Our goal is to find/make unique, but comfortable outfits for Isabella. Snow White gave this one her seal of approval.
Isabella’s favorite Christmas song is Jingle Bells. As we got ready for our Christmas break trip to WDW, she started singing “Tinkerbell, Tinkerbell, Tinker all the way!”
SO, her clever Mama designed a graphic for a shirt for her to wear to the Magic Kingdom to meet Tinkerbell.
It was one of the only Tinkerbell shirts we saw on this trip and Tinkerbell herself heartily approved!
The shirt is made from our trusty Oliver and S Raglan t-shirt pattern and a cotton interlock from Joanns. We used an iron-on transfer paper to get the design on the shirt.
Here is the graphic if you want to make your own. Remember to flip it horizontally before printing or the text will be backwards when you iron it on.
Tinkerbell Christmas Iron-on Printable
There are so many cute Disney embroidery and appliques available, but what if you don’t have an embroidery machine? This Minnie Mouse monogram was done with my 20 year old sewing machine and one special foot.
This was made with a technique called “couching”. A good description of it is found here.
For this shirt, I drew the design out on tear-away stabilizer and then pinned it to the front of the ready-made shirt.
This foot is called a “braiding” foot and has a hole that braid/yarn/cord can go through so you can zig-zag over it to hold it in place. I did a standard width zig-zag first to get the yarn in the right place and then switched to an open toe applique foot to do a tight zig-zag over it to cover the yarn better. After stitching everything down, carefully tear away the stabilizer and you are left with a nice raised embroidery design. To keep the embroidery from being scratchy when worn, I iron on a soft fusible lining material on the inside that can be found at Hancocks or Joanns.
The Minnie ears and bow were easy to draw out. I made the circle monogram here.
A long time ago in a galaxy far, far away there were other princesses besides Elsa and Anna. Isabella settled on Princess Leia as her outfit of choice for this Halloween and her costume got a lot of attention in the sea of Elsa’s we saw.
Making her dress was pretty easy, we used the Oliver and S Field Trip Raglan T as the base. The body of the tee was modified into an a-line shape and lengthened. The sleeves were also modified to flare out. A hood was added to the back and the neckline was raised to match Princess Leia’s dress. The dress was made out of a white cotton interlock from Hancocks which ended up being a good weight for any weather and was super comfortable.
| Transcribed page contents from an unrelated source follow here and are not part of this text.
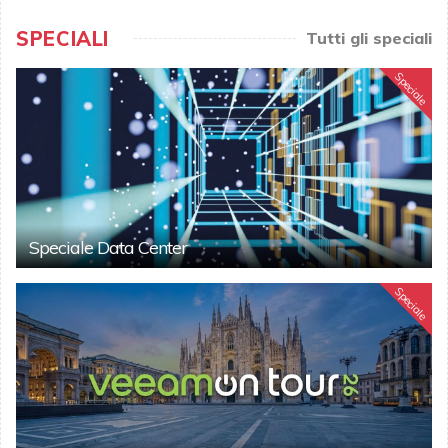
SPECIALI
Tutti gli speciali
Speciale
Speciale Data Center
Speciale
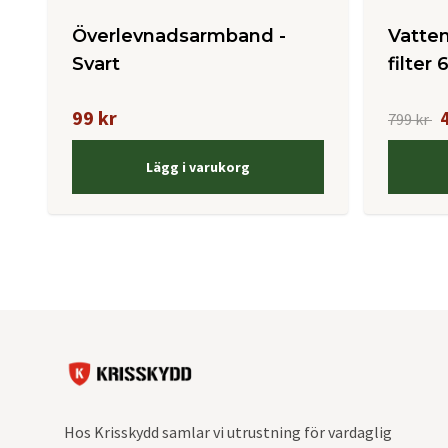
Överlevnadsarmband -
Vatte
Svart
filter
99 kr
799 kr
Lägg i varukorg
Hos Krisskydd samlar vi utrustning för vardaglig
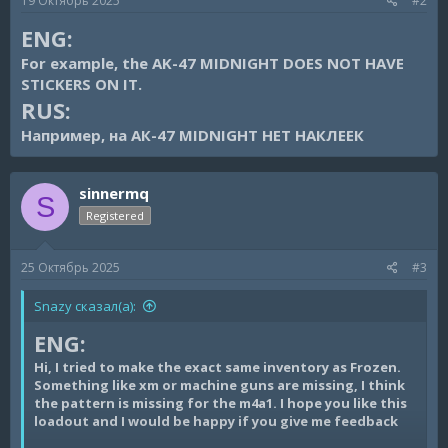
19 Октябрь 2025
#2
ENG:
For example, the AK-47 MIDNIGHT DOES NOT HAVE
STICKERS ON IT.
RUS:
Например, на АК-47 MIDNIGHT НЕТ НАКЛЕЕК
sinnermq
S
Registered
25 Октябрь 2025
#3
Snazy сказал(а):
ENG:
Hi, I tried to make the exact same inventory as Frozen.
Something like xm or machine guns are missing, I think
the pattern is missing for the m4a1. I hope you like this
loadout and I would be happy if you give me feedback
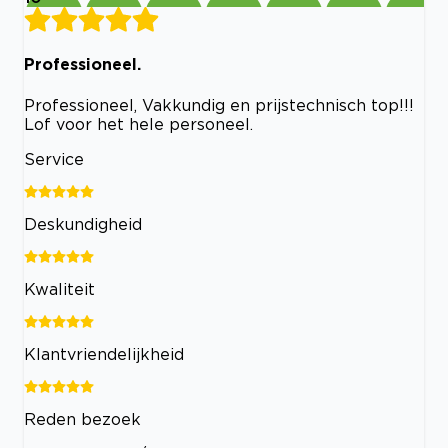
Professioneel.
Professioneel, Vakkundig en prijstechnisch top!!!
Lof voor het hele personeel.
Service
Deskundigheid
Kwaliteit
Klantvriendelijkheid
Reden bezoek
Isabella’s belt was sewn with “outdoor fabric” that looked like leather from Hancocks and was made using this tutorial.
On to the R2D2 bucket and a little disclaimer. Taking step by step detailed photographs isn’t our cup of tea, but we did sketch out the basic steps it took to make this R2D2 bucket.
Basically, it is an oatmeal box with paper towel tube arms covered in paper mache’ and then painted. We ran a ribbon handle through the paper towel tube arms before covering them with paper mache’. The top of R2D2 was a 6″ styrofoam ball with the bottom cut off. We made a tape hinge so it would open and shut for trick or treating. Isabella loved it and was asked about it over and over.
Five days to go until Valentine’s Day. Isabella’s outfit started with a t-shirt using our free printable.
The next step was something to go with it. The polka dot fabric came from Isabella’s great-grandmother’s stash. We used this tutorial from Make It-Love It for the skirt. A couple of black buttons on the waistband were the finishing touch.
Hmmm….maybe we should have planned to run the Princess Half Marathon again so she could wear this in the parks?